When should I see a dermatologist about hair loss?

See a dermatologist if you notice patchy hair loss (bald spots rather than diffuse thinning), scalp inflammation, scaling, or itching — these patterns can indicate conditions like alopecia areata or scalp psoriasis that require specific diagnosis and treatment. Also see a dermatologist if you've addressed the most common hormonal and nutritional root causes (ferritin, thyroid, androgens, vitamin D) and shedding continues at a significant level beyond nine to twelve months. A dermatologist can perform a scalp biopsy if needed and assess whether follicle miniaturization has progressed to a stage where topical or procedural interventions are warranted.

How long will it take to see hair regrowth once I address the root cause?

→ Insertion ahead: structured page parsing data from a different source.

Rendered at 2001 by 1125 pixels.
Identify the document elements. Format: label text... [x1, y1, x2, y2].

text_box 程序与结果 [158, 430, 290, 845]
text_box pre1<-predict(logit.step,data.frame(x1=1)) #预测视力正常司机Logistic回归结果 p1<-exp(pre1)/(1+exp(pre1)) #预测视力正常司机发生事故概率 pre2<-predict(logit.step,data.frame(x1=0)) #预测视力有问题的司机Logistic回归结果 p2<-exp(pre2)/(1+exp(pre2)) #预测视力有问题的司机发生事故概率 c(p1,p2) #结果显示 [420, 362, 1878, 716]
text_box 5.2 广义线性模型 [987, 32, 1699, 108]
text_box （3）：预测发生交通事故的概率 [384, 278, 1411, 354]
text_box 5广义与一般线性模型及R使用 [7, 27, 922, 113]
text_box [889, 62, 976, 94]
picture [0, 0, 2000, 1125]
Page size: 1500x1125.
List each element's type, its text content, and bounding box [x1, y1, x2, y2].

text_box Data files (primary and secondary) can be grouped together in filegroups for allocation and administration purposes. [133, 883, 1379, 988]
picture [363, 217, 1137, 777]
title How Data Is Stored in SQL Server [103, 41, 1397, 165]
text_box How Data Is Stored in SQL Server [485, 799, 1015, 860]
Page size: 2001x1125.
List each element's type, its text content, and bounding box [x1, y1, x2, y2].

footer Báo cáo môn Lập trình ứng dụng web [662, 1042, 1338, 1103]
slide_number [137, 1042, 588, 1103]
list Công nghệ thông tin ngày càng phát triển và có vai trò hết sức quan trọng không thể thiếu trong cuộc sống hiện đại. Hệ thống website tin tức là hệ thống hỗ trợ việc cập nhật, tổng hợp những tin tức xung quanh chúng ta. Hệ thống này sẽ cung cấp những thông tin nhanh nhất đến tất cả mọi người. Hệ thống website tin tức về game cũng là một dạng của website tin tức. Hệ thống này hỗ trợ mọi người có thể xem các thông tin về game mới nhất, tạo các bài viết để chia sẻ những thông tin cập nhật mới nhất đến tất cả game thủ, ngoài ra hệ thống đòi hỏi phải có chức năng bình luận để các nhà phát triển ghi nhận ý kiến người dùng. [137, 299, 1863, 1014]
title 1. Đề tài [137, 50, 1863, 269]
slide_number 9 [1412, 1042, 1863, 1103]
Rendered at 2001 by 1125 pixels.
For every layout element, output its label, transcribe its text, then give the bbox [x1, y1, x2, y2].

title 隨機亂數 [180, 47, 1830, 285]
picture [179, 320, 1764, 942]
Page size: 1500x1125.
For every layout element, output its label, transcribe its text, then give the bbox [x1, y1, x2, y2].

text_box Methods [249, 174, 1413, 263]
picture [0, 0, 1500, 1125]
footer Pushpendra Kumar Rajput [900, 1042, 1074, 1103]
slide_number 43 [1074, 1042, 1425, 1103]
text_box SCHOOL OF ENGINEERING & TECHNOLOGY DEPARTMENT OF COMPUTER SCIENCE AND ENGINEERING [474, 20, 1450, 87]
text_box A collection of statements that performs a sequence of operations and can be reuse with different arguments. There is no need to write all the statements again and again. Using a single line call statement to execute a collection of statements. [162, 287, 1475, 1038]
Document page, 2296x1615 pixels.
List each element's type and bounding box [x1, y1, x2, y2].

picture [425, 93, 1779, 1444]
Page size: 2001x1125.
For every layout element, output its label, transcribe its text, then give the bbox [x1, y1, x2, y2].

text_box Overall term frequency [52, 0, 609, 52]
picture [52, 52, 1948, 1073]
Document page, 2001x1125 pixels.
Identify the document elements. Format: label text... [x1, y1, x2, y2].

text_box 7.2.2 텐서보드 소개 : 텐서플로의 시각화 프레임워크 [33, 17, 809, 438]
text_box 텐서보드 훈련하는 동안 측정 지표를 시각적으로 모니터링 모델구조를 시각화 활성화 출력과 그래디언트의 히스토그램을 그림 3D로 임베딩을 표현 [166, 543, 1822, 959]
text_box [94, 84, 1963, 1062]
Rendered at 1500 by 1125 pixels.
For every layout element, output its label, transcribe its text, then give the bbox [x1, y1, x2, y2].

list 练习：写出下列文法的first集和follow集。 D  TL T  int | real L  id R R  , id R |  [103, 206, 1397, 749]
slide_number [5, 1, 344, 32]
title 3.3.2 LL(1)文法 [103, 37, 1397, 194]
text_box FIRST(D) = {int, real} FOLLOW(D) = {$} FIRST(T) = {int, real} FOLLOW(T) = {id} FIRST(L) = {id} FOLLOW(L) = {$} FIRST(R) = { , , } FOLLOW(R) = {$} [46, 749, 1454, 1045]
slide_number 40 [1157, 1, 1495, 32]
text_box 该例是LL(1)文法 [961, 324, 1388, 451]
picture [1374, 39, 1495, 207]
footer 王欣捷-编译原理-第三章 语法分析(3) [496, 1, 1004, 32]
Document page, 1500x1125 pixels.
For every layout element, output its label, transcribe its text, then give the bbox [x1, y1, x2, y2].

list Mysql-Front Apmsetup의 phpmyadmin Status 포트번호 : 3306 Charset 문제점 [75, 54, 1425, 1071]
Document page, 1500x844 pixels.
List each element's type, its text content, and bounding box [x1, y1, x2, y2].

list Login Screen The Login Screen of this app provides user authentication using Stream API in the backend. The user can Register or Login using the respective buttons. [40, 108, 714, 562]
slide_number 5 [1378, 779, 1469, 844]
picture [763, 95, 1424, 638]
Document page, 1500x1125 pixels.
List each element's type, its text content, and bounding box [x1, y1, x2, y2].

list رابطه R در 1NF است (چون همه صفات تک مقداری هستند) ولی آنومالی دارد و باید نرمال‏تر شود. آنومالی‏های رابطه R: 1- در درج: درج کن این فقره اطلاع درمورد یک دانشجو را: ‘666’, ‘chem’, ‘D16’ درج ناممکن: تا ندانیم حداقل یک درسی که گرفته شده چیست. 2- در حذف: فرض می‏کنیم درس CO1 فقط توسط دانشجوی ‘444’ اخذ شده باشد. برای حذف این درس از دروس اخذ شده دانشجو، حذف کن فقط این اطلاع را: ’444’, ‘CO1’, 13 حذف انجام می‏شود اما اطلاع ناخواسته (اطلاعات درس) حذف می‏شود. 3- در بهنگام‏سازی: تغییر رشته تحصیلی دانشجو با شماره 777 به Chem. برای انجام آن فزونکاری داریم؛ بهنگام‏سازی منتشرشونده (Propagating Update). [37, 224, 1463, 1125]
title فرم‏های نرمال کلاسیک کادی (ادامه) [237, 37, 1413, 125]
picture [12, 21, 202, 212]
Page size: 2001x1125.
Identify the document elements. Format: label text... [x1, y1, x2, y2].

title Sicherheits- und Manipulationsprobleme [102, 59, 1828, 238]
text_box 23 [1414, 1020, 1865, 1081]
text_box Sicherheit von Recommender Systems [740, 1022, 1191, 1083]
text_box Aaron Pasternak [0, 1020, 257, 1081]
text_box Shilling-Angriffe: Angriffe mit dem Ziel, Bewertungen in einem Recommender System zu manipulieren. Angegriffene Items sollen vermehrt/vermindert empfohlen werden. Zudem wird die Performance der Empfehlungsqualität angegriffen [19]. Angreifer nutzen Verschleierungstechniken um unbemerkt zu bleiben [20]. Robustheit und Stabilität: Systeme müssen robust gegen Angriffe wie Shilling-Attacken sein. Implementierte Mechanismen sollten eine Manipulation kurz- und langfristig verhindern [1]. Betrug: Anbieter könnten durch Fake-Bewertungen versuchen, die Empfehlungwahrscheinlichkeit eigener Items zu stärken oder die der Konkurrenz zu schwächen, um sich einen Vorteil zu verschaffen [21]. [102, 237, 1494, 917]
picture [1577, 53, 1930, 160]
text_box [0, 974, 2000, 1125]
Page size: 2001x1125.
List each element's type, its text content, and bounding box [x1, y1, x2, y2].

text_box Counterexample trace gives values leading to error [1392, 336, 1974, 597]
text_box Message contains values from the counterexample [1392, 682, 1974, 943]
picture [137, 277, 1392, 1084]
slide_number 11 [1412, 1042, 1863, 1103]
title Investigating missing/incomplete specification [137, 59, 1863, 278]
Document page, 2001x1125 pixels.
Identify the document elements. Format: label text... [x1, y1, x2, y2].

This is the hardest part of hair recovery: it is slow. The hair growth cycle means that even after the underlying cause is corrected, you won't see new growth emerging for two to three months at minimum — that's how long it takes for a follicle to move from the resting phase back into active growth and produce a visible new hair. Full recovery of density typically takes six to twelve months after the root cause is resolved, and in some cases longer. Consistency matters more than speed here — stable labs, sustained nutritional support, and stress management over time produce the best results. Take monthly photos of your part and hairline to track progress, as the day-to-day changes are too subtle to notice without comparison.